The incident giving rise to the instant case occurred on the property owned by Eastern Realty. Mr. Leichter, the deceased, was abducted as he returned to the car which he parked on Eastern Realty's lot. Consequently, it is the degree of occupation and control exercised over Eastern's parking lot by virtue of Acme's easement which determines Acme's liability under Section 344.

Professors Casner and Leach have defined easements as follows:

An easement is a non-possessory interest in land. The possession of the land in which the easement exists is always in another. In other words, the owner of an easement has a right to use the land of another for a

[ 358 Pa. Super. Page 197]

    specified purpose, as distinguished from a right to possess that land.

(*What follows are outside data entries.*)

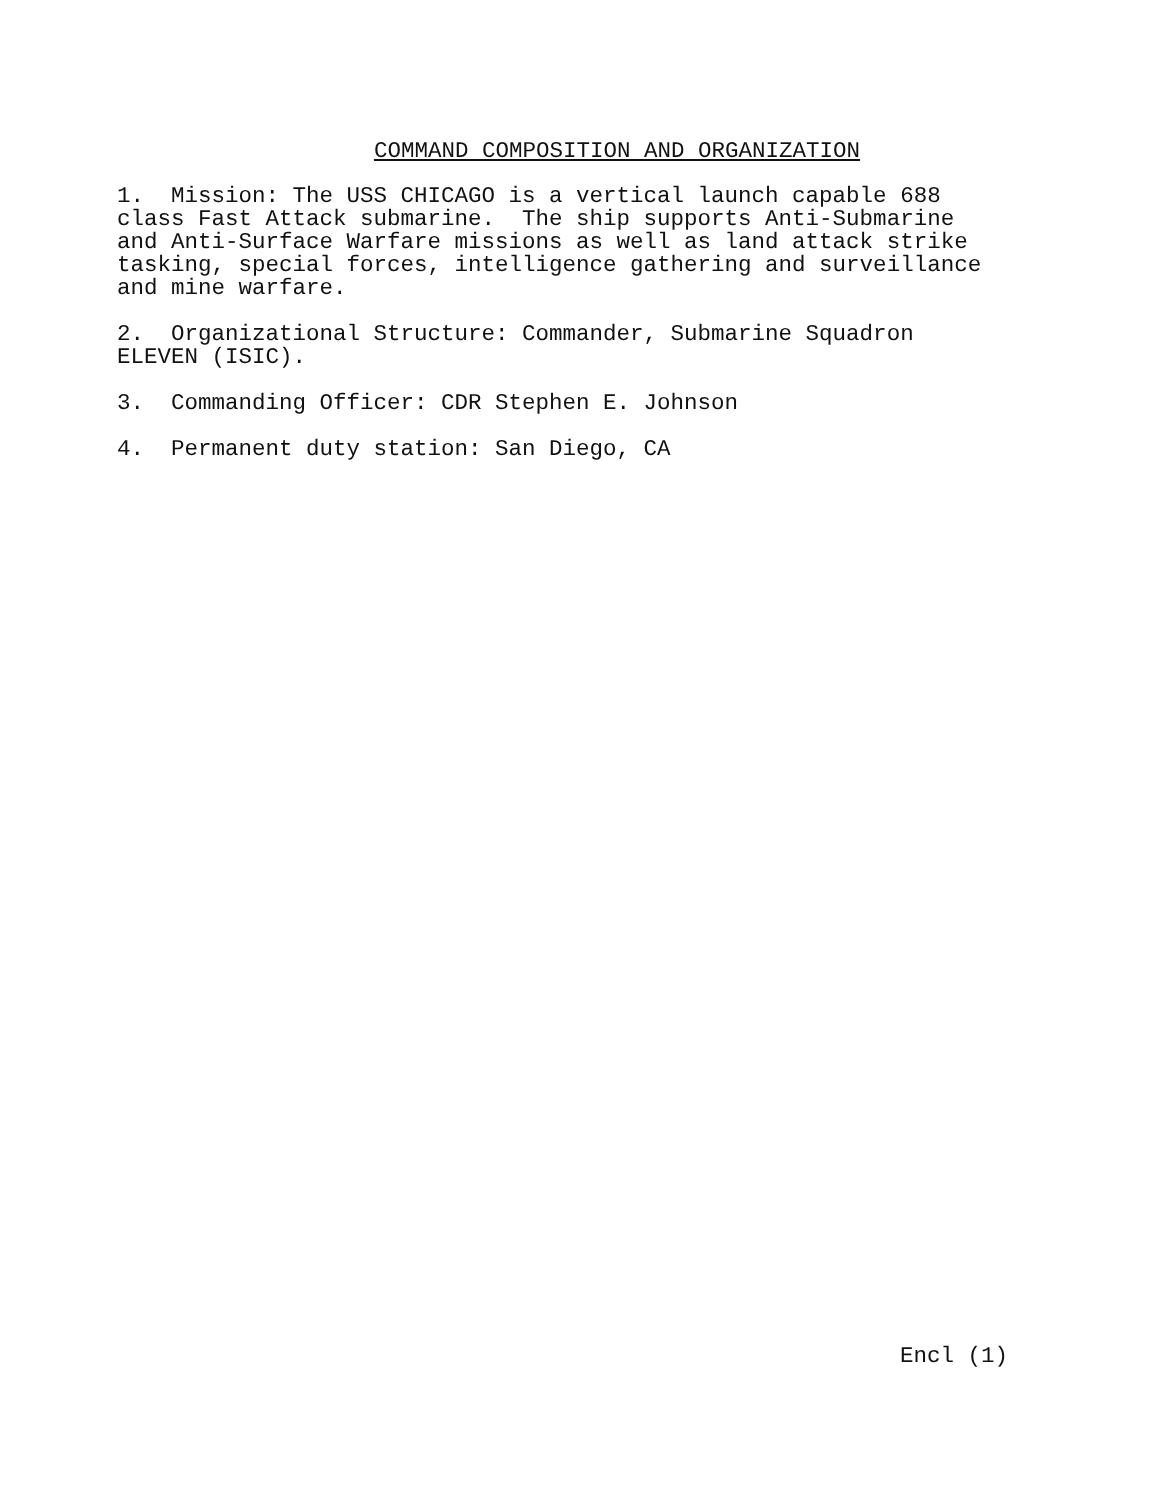COMMAND COMPOSITION AND ORGANIZATION
1. Mission: The USS CHICAGO is a vertical launch capable 688 class Fast Attack submarine. The ship supports Anti-Submarine and Anti-Surface Warfare missions as well as land attack strike tasking, special forces, intelligence gathering and surveillance and mine warfare.
2. Organizational Structure: Commander, Submarine Squadron ELEVEN (ISIC).
3. Commanding Officer: CDR Stephen E. Johnson
4. Permanent duty station: San Diego, CA
Encl (1)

Casner and Leach, Property, Ch. 32, § 8, at 1109-1110 (Little, Brown & Co. 1969) (footnote omitted). See also Restatement of Property § 450 ("An easement is an interest in land in the possession of another . . . ."). Comment b to Section 450 states:

     b. Non-possessory interest. An easement is an interest in land in the possession of another. It is not, itself, a possessory interest. The owner of it, therefore, is not entitled to the protection which is given to those having possessory interests. The fact that the owner of an easement is not deemed to have a possessory interest in the land with respect to which it exists indicates a lesser degree of control of the land than is normally had by persons who do have possessory interests. Thus a person who has a way over the land has only such control of the land as is necessary to enable him to use his way and has no such control as to enable him to exclude others from making any use of the land which does not interfere with his.

(Emphasis added). The degree of control transferred by an easement varies with the terms of the easement and the manner in which the easement is exercised.

Although an easement is a non-possessory interest, sufficient control may exist so as to give rise to liability as the possessor of the property under Sections 344 and 328E, supra. Thus, the trial court correctly stated, "[u]nder Pennsylvania law, the owner of an easement may be treated as a 'possessor' for purposes of liability. Cooper v. Reading, 392 Pa. 452, 140 A.2d 792 (1958)." (Dissenting Opinion, at 7). In Cooper, our Supreme Court reasoned:

The City completely controlled the land upon which the pool is located by the manner in which it exercised its easement. It must, therefore, be held to the duties of a 'possessor of land' . . . .

392 Pa. at 462, 140 A.2d at 796. (Emphasis added). However, because easements are by definition non-possessory

[ 358 Pa. Super. Page 198]

    interests, possession liability must be limited to those cases where the exercise of an easement results in significant control over the property by the easement holder. To hold otherwise would create a duty to control where no right to control exists.*fn2

Consequently, I join in the majority's decision to grant a new trial. In this new trial the parties will have the opportunity to present testimony and argument on the issue of whether Acme's easement was exercised in a manner so as to constitute "possession" under Section 328E. Because an easement may be exercised in a manner so as to give rise to possession liability, I agree with the majority that Acme was not entitled to a directed verdict.